Stated problem 1:
Convert the lines of the listing, from the line containing "order: Agaricales" through the end of the listing (both included), into a JSON list of strings, one string per line, with blank lines left out. Omit the picture lines.

Page excerpt:
— start —
PREMIERE
28. maj 2026
SNG Nova Gorica, big stage
An estate featuring a magnificent cherry orchard, which even has its own encyclopaedia entry and holds an immense personal and symbolic value will, due to a dire financial situation brought on by rather banal life circumstances, have to be sold and the orchard cut down. This seemingly simple story of a once-wealthy family losing their money and their property conveys the inevitability of the end of an era, the kind to which ordinary people react with complete emotional paralysis. It doesn’t matter whether we read The Cherry Orchard as a metaphor for lost time, childhood, ideals or something entirely unrelated: we have all, at some point, unwillingly parted from something dear to us, and in this sense, Lyubov Andreyevna’s cherry trees are no different from our intimate experiences. Furthermore, in a world that is rapidly losing its footing amid social, economic, environmental and existential crises, the characters like her and people around her are no longer simply Russian aristocrats in decline, but recognisable figures from everyday life.
— end —
Stated problem 2:
According to the premiere announcement, on which stage is the production performed?

Supplied data:
— start —
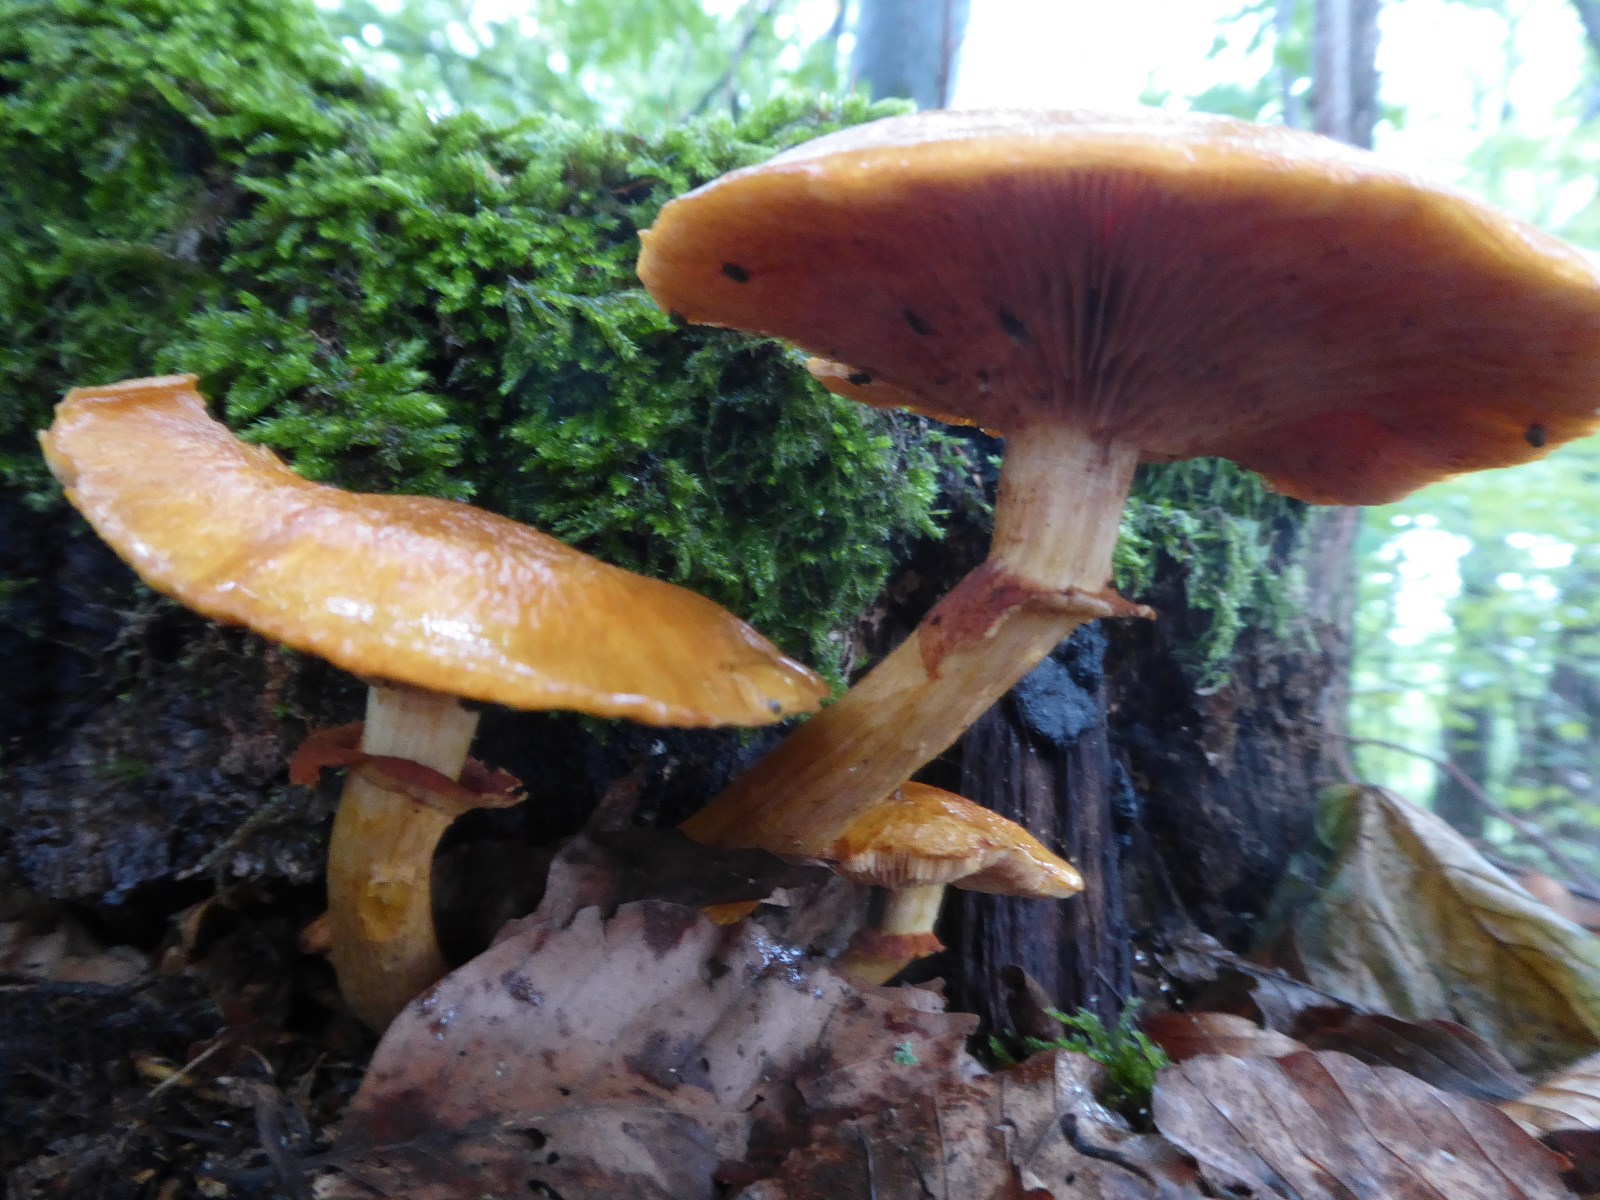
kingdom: Fungi
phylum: Basidiomycota
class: Agaricomycetes
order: Agaricales
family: Hymenogastraceae
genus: Gymnopilus
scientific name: Gymnopilus spectabilis
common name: fibret flammehat
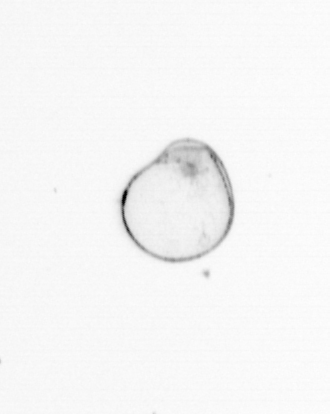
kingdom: Chromista
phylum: Myzozoa
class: Dinophyceae
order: Noctilucales
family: Noctilucaceae
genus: Noctiluca
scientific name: Noctiluca scintillans
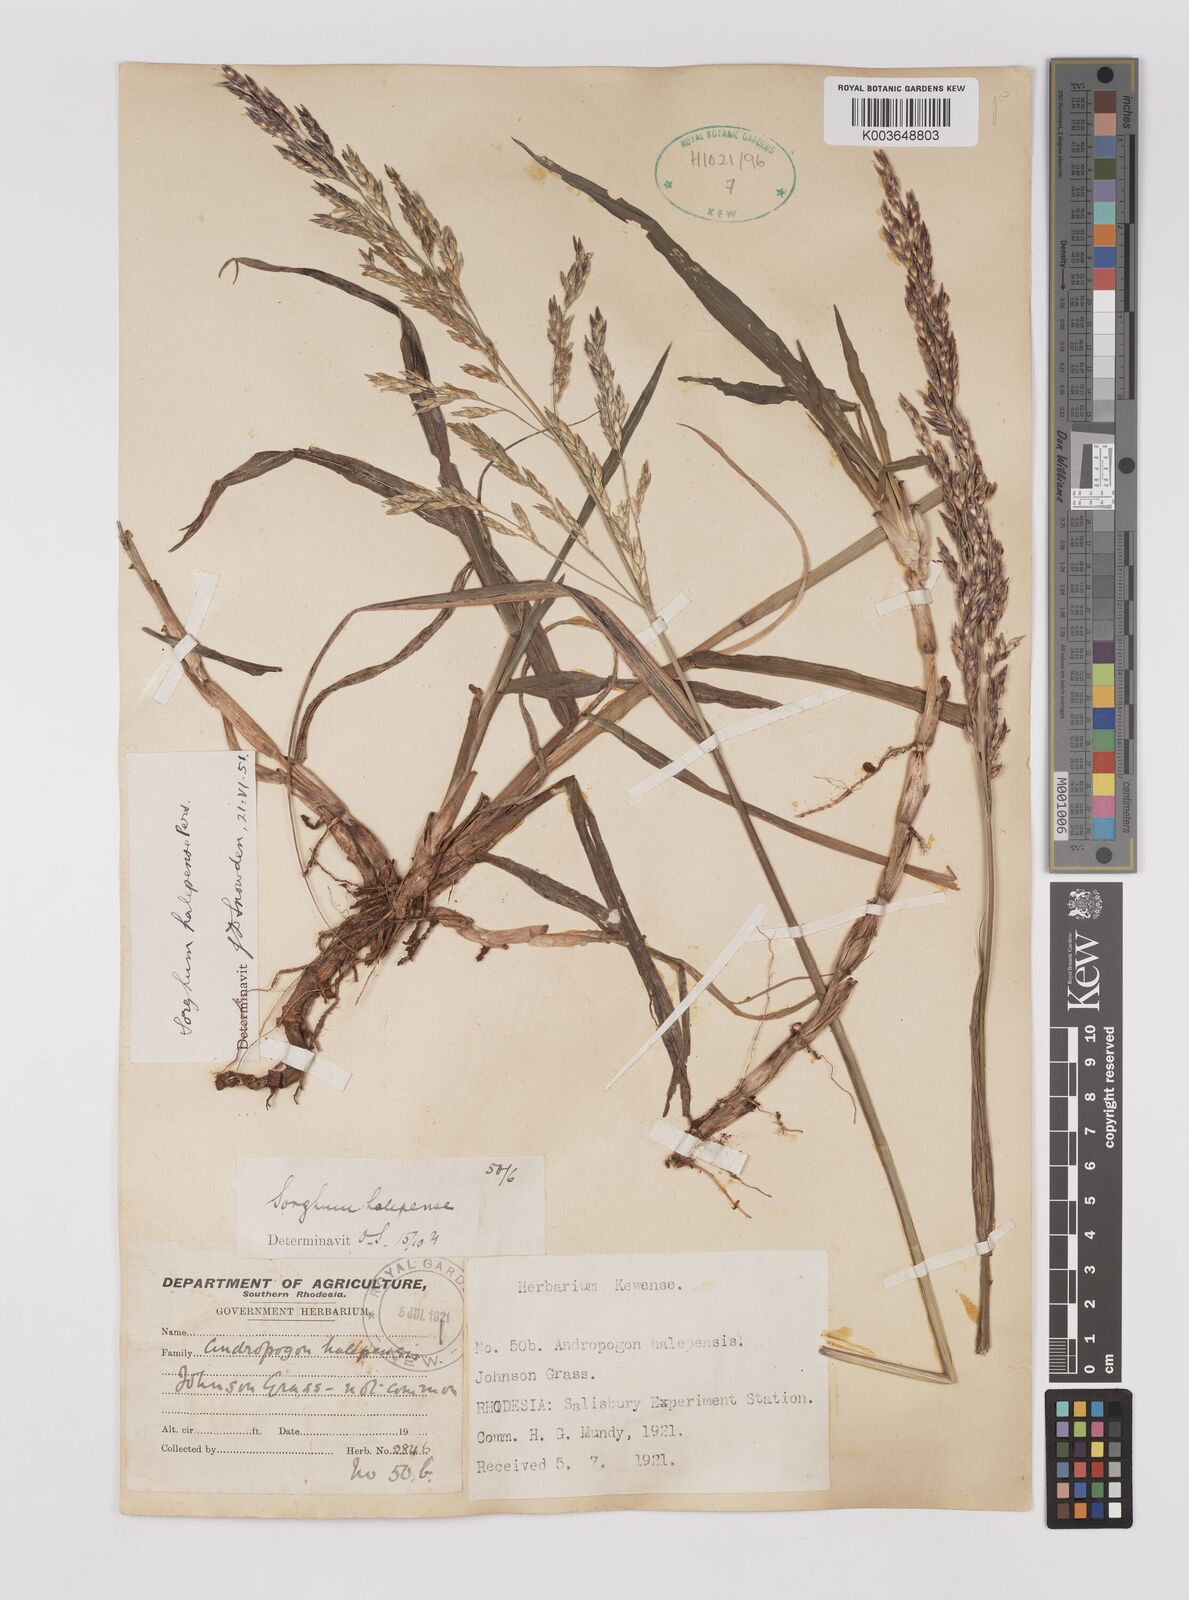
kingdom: Plantae
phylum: Tracheophyta
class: Liliopsida
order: Poales
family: Poaceae
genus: Sorghum
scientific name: Sorghum halepense
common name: Johnson-grass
— end —
Full output 1:
[
  "order: Agaricales",
  "family: Hymenogastraceae",
  "genus: Gymnopilus",
  "scientific name: Gymnopilus spectabilis",
  "common name: fibret flammehat",
  "kingdom: Chromista",
  "phylum: Myzozoa",
  "class: Dinophyceae",
  "order: Noctilucales",
  "family: Noctilucaceae",
  "genus: Noctiluca",
  "scientific name: Noctiluca scintillans",
  "kingdom: Plantae",
  "phylum: Tracheophyta",
  "class: Liliopsida",
  "order: Poales",
  "family: Poaceae",
  "genus: Sorghum",
  "scientific name: Sorghum halepense",
  "common name: Johnson-grass"
]

Full output 2:
The big stage of SNG Nova Gorica.